Zudem hat Ägypten unlängst drei Delegationen von Geschäftsleuten, Akademikern, Gemeindeführern und Journalisten aus Gaza zu halboffiziellen Konferenzen nach Kairo eingeladen. Teilnehmern zufolge wurde dabei auch über die Schaffung einer Handelszone zwischen Ägypten und dem Palästinensergebiet gesprochen. Hamas hat damit begonnen, ein Stück Land auf der palästinensischen Seite des Grenzübergangs zu bepflastern – nach Medienberichten zum Empfang künftiger Importe aus Ägypten.

Bei einem jüngsten Treffen erklärten ägyptische Vertreter, Kairo sei an der „Öffnung eines neuen Kapitels“ im Verhältnis zu Gaza interessiert, wie ein Teilnehmer schilderte. „Wir schätzen weiterhin die Lage ein – und es wird ein langer Dialog, bevor wir bessere Beziehungen erreichen.“

Hamas hat die Bewegung auf der ägyptischen begrüßt und die Bereitschaft erklärt, alle noch verbliebenen Tunnel unter der Grenze zu schließen, wenn die kommerziellen Aktivitäten auf dem Land zunähmen.

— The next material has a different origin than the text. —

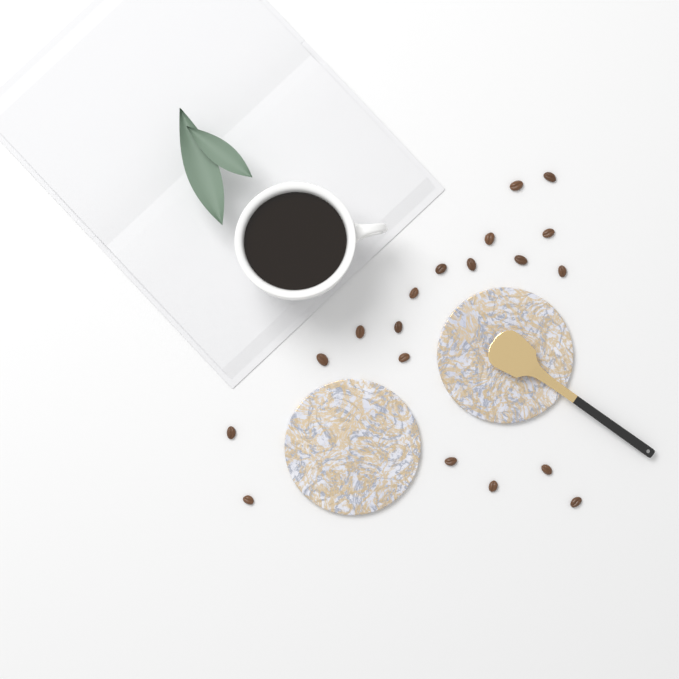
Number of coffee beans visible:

Dann bräuchte man die Tunnel nicht mehr, sagte Mahmud Sahar, ein hochrangiger Hamas-Vertreter.

Bisher ist unklar, wie weit Ägypten bei der Lockerung gehen wird. Kairo ist nach wie vor in einen Kampf gegen islamische Extremisten im Sinai verstrickt. Und das Land befürchtet, dass Militante Tunnel benutzen könnten, um zu entkommen oder bei Hardlinern des bewaffneten Hamas-Flügel beschaffte Sprengsätze nach Ägypten zu bringen. Experten erwarten daher einen langsamen und vorsichtigen Wandel – der zum großen Teil von den eigenen Hamas-Handlungen abhängen könnte.